Could you find every line in the records below that contains the word "JavaScript" and copy it?

"""

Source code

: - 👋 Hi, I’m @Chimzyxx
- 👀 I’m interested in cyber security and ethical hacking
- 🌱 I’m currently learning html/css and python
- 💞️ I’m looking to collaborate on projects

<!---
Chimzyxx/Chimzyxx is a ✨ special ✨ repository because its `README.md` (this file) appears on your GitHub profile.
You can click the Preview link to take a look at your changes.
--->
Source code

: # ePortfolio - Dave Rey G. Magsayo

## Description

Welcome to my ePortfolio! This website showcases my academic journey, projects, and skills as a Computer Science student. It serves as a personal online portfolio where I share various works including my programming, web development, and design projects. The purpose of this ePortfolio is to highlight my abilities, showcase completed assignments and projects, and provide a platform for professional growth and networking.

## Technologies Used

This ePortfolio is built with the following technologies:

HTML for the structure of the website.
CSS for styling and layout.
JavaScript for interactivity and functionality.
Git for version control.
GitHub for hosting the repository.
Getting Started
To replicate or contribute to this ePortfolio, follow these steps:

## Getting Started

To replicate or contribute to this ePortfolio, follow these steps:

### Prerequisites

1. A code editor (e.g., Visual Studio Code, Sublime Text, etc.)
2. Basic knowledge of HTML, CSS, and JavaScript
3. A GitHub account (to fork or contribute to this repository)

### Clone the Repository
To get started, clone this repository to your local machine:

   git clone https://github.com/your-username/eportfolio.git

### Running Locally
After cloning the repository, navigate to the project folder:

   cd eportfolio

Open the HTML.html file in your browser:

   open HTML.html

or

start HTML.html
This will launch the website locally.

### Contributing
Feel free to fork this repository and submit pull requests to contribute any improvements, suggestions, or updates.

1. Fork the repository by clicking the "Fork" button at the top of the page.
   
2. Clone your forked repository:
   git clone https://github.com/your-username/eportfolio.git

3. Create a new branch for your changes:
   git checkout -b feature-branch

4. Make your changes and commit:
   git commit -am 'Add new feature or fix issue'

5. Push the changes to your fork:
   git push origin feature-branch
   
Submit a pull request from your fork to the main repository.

"""

• EXERCISE RESULT
JavaScript for interactivity and functionality.
2. Basic knowledge of HTML, CSS, and JavaScript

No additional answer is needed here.